> _Exercise objective_:
Give a count of the lines below that have the string "elbow" in them, with no other words.

===== The data

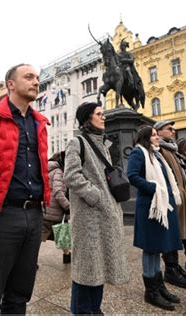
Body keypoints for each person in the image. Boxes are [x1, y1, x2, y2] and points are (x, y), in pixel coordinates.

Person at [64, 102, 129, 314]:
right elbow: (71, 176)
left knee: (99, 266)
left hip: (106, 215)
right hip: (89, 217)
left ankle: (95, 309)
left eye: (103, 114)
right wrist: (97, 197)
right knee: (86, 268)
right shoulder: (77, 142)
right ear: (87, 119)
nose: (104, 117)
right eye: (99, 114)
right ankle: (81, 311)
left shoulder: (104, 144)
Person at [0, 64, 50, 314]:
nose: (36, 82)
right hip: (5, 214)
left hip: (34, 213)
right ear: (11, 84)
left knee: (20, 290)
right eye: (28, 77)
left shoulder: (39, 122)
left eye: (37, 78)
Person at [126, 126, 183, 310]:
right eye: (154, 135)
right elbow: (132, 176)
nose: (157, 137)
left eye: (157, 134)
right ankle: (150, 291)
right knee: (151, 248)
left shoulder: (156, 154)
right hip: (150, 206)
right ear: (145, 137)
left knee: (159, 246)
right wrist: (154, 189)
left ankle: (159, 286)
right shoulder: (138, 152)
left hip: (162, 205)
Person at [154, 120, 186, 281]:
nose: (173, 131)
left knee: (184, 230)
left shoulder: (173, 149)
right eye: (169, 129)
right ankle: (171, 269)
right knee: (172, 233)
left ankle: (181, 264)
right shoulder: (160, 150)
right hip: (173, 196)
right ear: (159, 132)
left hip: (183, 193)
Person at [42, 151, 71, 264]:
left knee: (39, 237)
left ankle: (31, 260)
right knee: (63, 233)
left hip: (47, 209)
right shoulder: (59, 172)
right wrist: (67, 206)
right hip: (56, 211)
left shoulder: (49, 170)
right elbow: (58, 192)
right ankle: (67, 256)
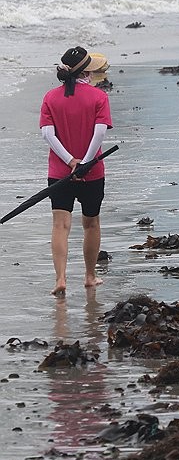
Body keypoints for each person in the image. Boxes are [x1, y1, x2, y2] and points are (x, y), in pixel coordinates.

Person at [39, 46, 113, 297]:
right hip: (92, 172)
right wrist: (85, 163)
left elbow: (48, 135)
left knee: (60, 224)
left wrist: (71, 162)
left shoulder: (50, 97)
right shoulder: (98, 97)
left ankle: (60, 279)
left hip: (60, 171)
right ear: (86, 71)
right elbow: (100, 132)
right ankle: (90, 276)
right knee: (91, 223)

==========

> _Exercise result_:
5